角川インターネット講座全15巻のKindle合本版なんていうのもある。ちょっと前はセールだったんだけど、2016-01-26現在はポイント88%(19,008pt)付与になっている。2016-02-29現在は通常価格。


*6:インターネット歴史年表 – JPNIC
あのサービスはいつ始まったのか、など確認できる。

*7:補助記憶装置はカセットテープ。頭出しが必要だったし、セーブ(保存)、ロード(読み込み)に何分も待っていた。フロッピーディスクは憧れだった。参考書はマイコンBASICマガジン – Wikipedia

*8:使い始めた時期は1993年頃。コンパクトな一体型マシン。画面が小さくて使えないソフトもあった……でも気に入ってた。

*9:そういえば、学生の頃はカッコつけて、ミニシアターでヨーロッパ映画なんか観てた。最近はベタな娯楽映画が好き。

*10:ニフティサーブは、厳密にはインターネットサービスではないけど、ニフティのIDではじまるメールアドレスがあったので世界につながってる感はあった。

*11:主にオフィスソフトやインターネットと関連する資格対策講座など扱っていた。OSはWindows98〜XPくらい、Officeは98、2000、2002くらいを使っていた。インターネット講座は、メール、ブラウザの使い方。ソフトのダウンロード、圧縮・解凍、HTML、FTPとか。初級シスアド講座の講師もしていた。ちなみに情報処理技術者試験で取得したのは初級シスアド(1997年)、情報セキュアド(2003年)、基本情報(2011年)。シスアド、セキュアドの名称は今の試験には無い……

*12:このころはいろいろあり過ぎて、記憶が曖昧。ホントに。

*13:HDDは500GB、メモリは8GBに増設済み。OS X Mavericksで問題なく動いてます。

*14:144MHz帯のハンディ機。部活動の用具なので堂々と学校に持っていった。学校の部室には50MHz帯のごっつい無線機があり、季節によって海外とも通じた。

*15:NTTパーソナルというPHSの会社が出していた、モトローラ製の「パルディオ311M」という機種。カタチで選択。
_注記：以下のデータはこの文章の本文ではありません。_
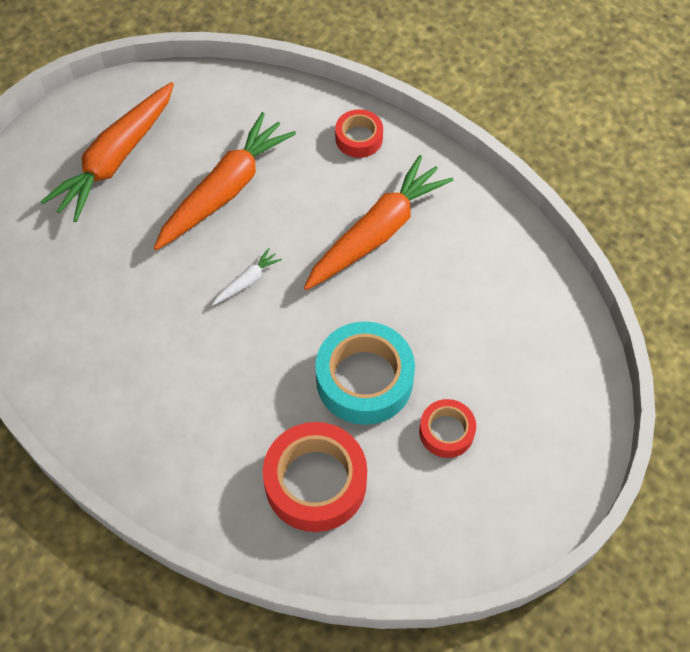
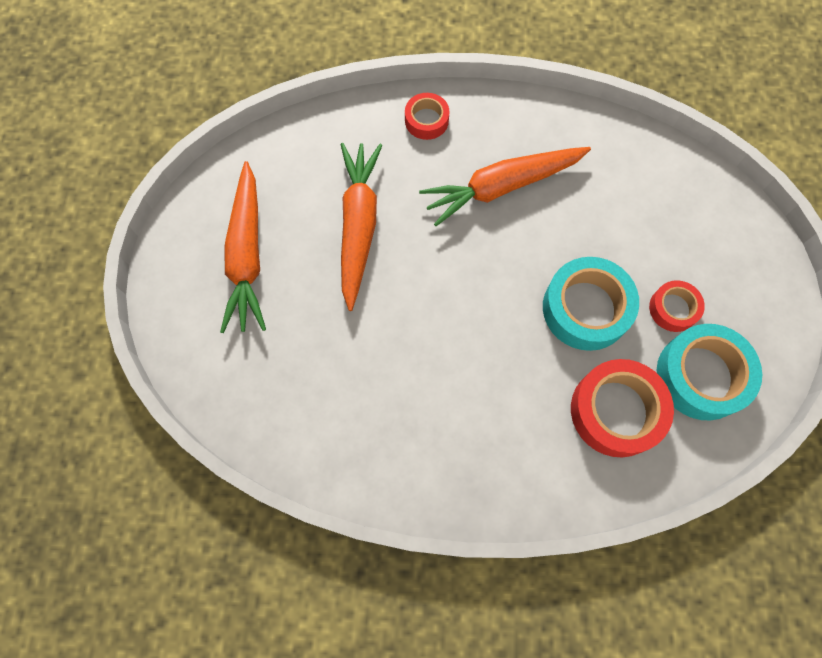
camera: 35 degrees left, 10 degrees up
white carrot [212,248,282,305] -> none
orange carrot [304,155,454,290] -> orange carrot turned 120 degrees counterclockwise [419,147,591,226]
none -> turquoise tape [657,324,762,420]

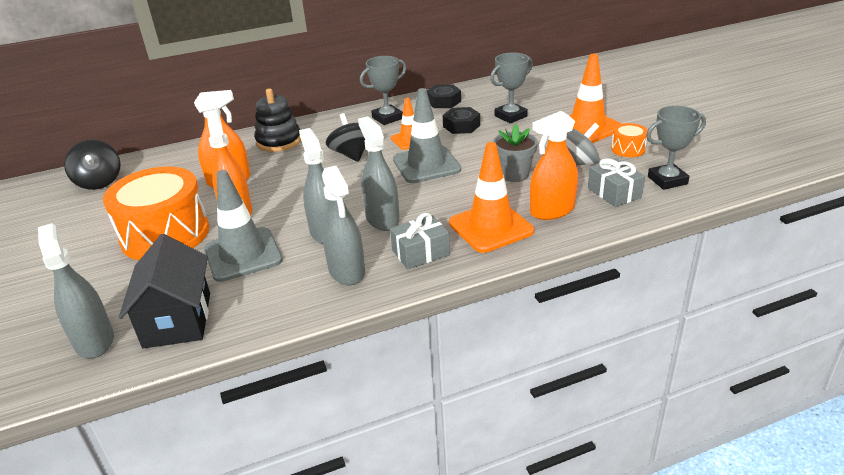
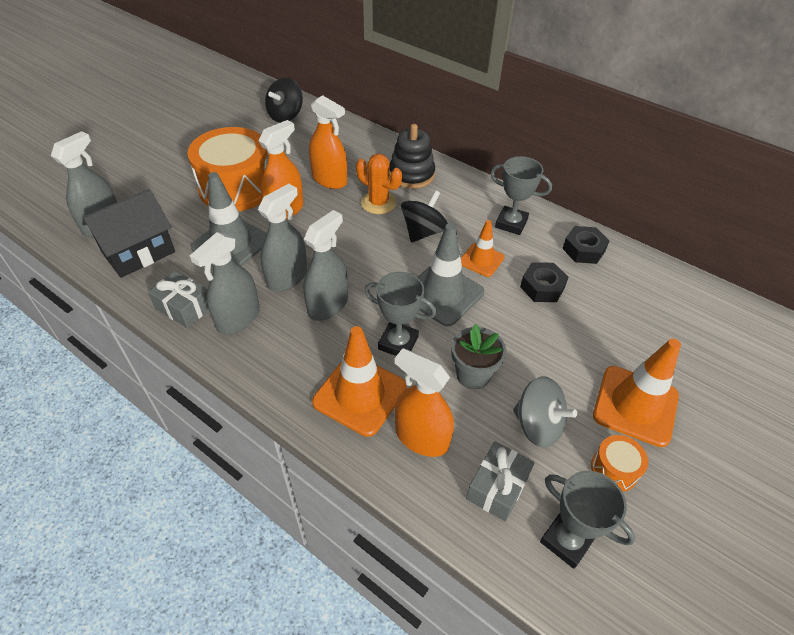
camera: 55 degrees right, 15 degrees up
grey gift [390,213,450,269] -> grey gift moved to [148,271,209,328]
grey trophy [490,52,533,123] -> grey trophy moved to [364,272,436,356]
none -> orange cactus [356,154,402,214]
*16:初期はあまり覚えてないが、Sony、talby、Infobar、W41CA、infobar2など。やっぱりカタチで選ぶこと多し。

*17:でも最新パソコン(MacBook Pro Retinaなど)は画面綺麗。

*18:東京や大阪などの大都市圏では混雑してて状況が違うのかな?僕が住む大都会岡山では問題を感じない。

*19:それでも、Webサイトのコード読み書き、じっくり調べ物、長文を書く、という場面ではMacを使う。ちなみに世に言うドヤリングは未経験。

*20:最近は両親がやっているお店のウェブサイトをWordPressでカスタマイズして構築。HTMLやCSSの基本は知っていたけど、PHPやJavaScriptは作りながら少しいじってみた。コピペ多数。

*21:『子供の科学』で見た記憶あり。最新はこんなになっているのか。

*22:大学生の頃、大阪の関西テレビの深夜にやっていた『新スター・トレック』を好きでよく見ていた(ピカード艦長が出てくるシリーズ)。ちなみに『スターウォーズ』も好き。両者の不毛な争いは望まない(笑)。